### Exercise brief
Look over the data below and give the number of lines containing the word "Advice", with no other words.

○ ○ ○ ○ ○

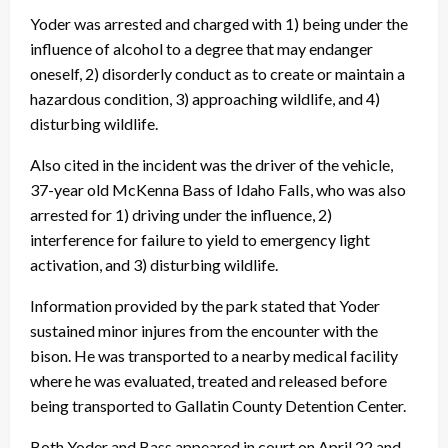
Yoder was arrested and charged with 1) being under the
influence of alcohol to a degree that may endanger
oneself, 2) disorderly conduct as to create or maintain a
hazardous condition, 3) approaching wildlife, and 4)
disturbing wildlife.
Also cited in the incident was the driver of the vehicle,
37-year old McKenna Bass of Idaho Falls, who was also
arrested for 1) driving under the influence, 2)
interference for failure to yield to emergency light
activation, and 3) disturbing wildlife.
Information provided by the park stated that Yoder
sustained minor injures from the encounter with the
bison. He was transported to a nearby medical facility
where he was evaluated, treated and released before
being transported to Gallatin County Detention Center.
Both Yoder and Bass appeared in court on April 22 and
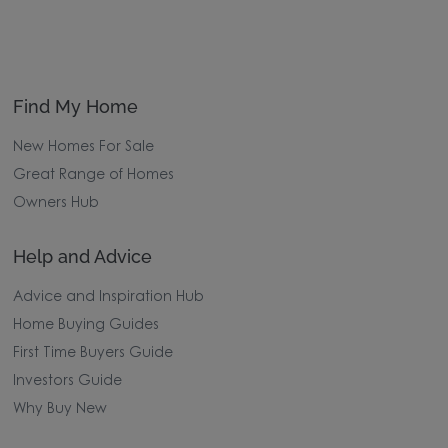
Find My Home
New Homes For Sale
Great Range of Homes
Owners Hub
Help and Advice
Advice and Inspiration Hub
Home Buying Guides
First Time Buyers Guide
Investors Guide
Why Buy New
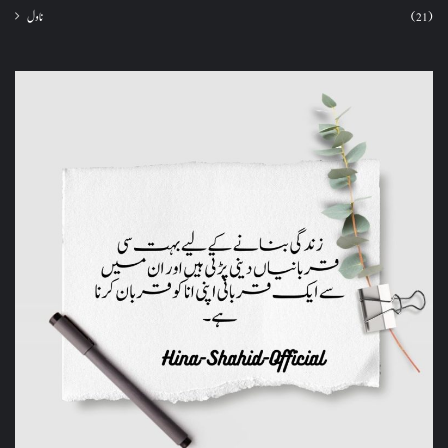
ناول
(21)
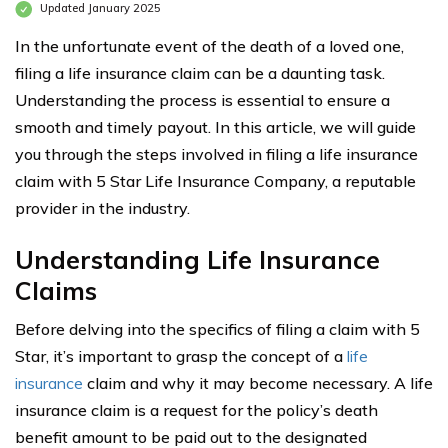
Updated January 2025
In the unfortunate event of the death of a loved one,
filing a life insurance claim can be a daunting task.
Understanding the process is essential to ensure a
smooth and timely payout. In this article, we will guide
you through the steps involved in filing a life insurance
claim with 5 Star Life Insurance Company, a reputable
provider in the industry.
Understanding Life Insurance
Claims
Before delving into the specifics of filing a claim with 5
Star, it’s important to grasp the concept of a
life
insurance
claim and why it may become necessary. A life
insurance claim is a request for the policy’s death
benefit amount to be paid out to the designated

○ ○ ○ ○ ○

### Exercise response
2